The Brooks Range is the greatest wilderness in North America, and this location is designed to provide a once-in-a-lifetime backpacking experience and a capstone experience for our alumni. We operate in Gates of the Arctic National Park. This is the program’s premier destination.

These mountains will redefine your concept of wilderness. The range is 1,000 miles long and usually about 100 miles wide; it has no trails, save for those made by wildlife, notably caribou; it’s intersected by just one road, the Dalton Highway (aka the Haul Road); and only one town sits firmly within its boundaries, Anaktuvuk Pass, a native village with a population of about 350. To access most areas of the park, it’s necessary to charter a bush plane that can land on lakes or natural gravel airstrips.

The lack of trails and roads in the Brooks Range, combined with a long list of challenges unique to the Arctic, add significant burden and risk in planning a trip here. More than any other location, the value of our service shines — we will secure the regional and bush flights, ensure that you have the appropriate gear, plot a route that is suitable and spectacular, and assemble a competent group of like-abled individuals.

The Alaskan wilderness is romantic, but it’s not easy. You should expect wet feet (everyday and all day), ankle-twisting tussocks, occasionally thick bushwhacks, and probably some cold-and-wet storms. Late-June is too early for nightmarish bugs, thankfully. Grizzly bears and wolves are around, but historically stay away from larger groups like ours.

What we like

  • Exceptionally vast, remote, and lightly traveled
  • No manmade hiking trails
  • Thrilling bush plane flights
  • Unique wildlife, including grizzly bears, wolverines, caribou, and Arctic foxes

What we dislike about or are challenged by

  • Consistently wet feet
  • Tussocks, which are quart- to gallon-sized cylinders of vegetation-topped dirt that waver when stepped on
  • Sponga, which is soft and soggy tundra
  • Ankle- to knee-high brush at the lowest elevations
  • Potential for cold-and-wet weather
  • Heavy bug pressure as we get into July and if the weather is warm and calm

For an excellent description of Alaska, refer to Nathan McNeil’s review of his Gates of the Arctic trip in 2019. Since this trip, we’ve moved our trips to areas with better walking, but these challenges will all still be experienced.

> Assignment 1:
Answer these questions from the Brooks Range passage:
(a) In which national park does the program operate?
(b) What is the only road that crosses the range?
(c) What is sponga?
> Assignment 2: Retype, without changes, the part of the Brooks Range passage that opens with the words containing "The lack of" and closes with "of like-abled individuals.".
The records that come next are separate from the Brooks Range passage.

> Dataset excerpts:
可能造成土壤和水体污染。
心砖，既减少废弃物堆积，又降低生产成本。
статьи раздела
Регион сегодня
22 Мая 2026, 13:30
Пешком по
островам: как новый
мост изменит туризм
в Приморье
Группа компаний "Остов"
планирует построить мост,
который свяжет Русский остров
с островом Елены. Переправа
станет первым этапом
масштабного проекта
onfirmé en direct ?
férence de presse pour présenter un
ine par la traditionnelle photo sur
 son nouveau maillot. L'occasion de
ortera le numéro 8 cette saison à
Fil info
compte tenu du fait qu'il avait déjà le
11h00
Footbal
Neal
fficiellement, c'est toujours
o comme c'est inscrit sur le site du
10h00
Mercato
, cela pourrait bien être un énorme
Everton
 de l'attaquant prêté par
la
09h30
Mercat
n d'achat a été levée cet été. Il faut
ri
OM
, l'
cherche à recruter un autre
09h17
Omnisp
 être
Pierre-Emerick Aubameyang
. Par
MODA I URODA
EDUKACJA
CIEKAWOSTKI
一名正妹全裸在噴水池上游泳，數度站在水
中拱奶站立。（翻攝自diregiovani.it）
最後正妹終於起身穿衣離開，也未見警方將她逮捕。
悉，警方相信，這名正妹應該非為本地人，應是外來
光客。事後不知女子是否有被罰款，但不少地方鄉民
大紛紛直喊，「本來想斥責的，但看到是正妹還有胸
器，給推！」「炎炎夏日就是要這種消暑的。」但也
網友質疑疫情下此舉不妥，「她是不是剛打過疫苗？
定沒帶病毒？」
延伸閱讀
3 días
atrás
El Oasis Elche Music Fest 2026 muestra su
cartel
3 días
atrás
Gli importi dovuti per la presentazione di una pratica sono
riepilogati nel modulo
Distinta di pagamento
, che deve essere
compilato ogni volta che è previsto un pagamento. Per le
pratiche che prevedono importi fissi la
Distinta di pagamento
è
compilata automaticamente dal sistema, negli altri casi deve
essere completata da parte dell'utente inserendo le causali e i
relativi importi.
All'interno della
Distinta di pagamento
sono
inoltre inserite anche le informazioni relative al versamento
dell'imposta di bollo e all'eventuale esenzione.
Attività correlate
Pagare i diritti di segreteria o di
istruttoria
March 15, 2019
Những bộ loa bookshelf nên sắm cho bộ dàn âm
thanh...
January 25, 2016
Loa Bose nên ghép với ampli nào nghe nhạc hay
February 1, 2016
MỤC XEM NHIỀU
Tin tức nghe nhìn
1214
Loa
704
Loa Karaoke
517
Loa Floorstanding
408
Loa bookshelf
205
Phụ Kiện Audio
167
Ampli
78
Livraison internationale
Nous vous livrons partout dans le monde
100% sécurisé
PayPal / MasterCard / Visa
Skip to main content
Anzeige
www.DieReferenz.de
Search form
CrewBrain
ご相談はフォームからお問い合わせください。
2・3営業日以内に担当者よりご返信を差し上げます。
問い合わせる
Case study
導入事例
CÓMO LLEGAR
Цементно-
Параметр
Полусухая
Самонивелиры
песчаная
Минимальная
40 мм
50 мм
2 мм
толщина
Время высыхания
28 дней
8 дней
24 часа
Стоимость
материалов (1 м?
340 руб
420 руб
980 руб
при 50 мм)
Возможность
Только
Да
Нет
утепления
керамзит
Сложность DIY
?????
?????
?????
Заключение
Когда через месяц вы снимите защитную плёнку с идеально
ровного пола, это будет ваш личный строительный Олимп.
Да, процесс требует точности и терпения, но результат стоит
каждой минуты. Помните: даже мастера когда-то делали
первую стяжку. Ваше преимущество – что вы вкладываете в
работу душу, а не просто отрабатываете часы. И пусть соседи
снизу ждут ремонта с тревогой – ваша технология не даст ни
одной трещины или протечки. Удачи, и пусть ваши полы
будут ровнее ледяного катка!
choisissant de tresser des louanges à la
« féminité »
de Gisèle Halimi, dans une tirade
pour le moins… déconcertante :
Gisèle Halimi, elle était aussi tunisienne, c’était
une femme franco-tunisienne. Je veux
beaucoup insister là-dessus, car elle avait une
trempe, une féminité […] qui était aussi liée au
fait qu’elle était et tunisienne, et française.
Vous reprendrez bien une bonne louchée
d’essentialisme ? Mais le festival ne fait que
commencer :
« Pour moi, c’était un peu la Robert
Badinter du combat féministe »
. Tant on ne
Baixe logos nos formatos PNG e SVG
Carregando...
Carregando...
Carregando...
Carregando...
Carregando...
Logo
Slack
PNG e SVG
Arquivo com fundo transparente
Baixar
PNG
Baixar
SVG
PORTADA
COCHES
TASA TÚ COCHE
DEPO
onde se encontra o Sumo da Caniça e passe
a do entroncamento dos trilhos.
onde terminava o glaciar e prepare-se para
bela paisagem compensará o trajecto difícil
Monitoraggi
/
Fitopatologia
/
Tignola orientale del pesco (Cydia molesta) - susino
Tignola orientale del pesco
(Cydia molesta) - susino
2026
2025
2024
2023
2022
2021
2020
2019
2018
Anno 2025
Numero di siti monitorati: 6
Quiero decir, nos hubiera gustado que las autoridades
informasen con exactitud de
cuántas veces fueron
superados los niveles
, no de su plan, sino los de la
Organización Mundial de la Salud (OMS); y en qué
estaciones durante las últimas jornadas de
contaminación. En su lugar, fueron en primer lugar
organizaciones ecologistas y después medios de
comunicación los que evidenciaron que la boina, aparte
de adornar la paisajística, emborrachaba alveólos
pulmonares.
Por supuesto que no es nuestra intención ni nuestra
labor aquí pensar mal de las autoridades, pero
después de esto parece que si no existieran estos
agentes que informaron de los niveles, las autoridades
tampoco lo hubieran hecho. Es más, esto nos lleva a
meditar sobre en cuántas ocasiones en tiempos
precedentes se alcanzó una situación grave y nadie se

> Response area 1:
(a) Gates of the Arctic National Park
(b) The Dalton Highway, also called the Haul Road
(c) Soft and soggy tundra

> Response area 2:
The lack of trails and roads in the Brooks Range, combined with a long list of challenges unique to the Arctic, add significant burden and risk in planning a trip here. More than any other location, the value of our service shines — we will secure the regional and bush flights, ensure that you have the appropriate gear, plot a route that is suitable and spectacular, and assemble a competent group of like-abled individuals.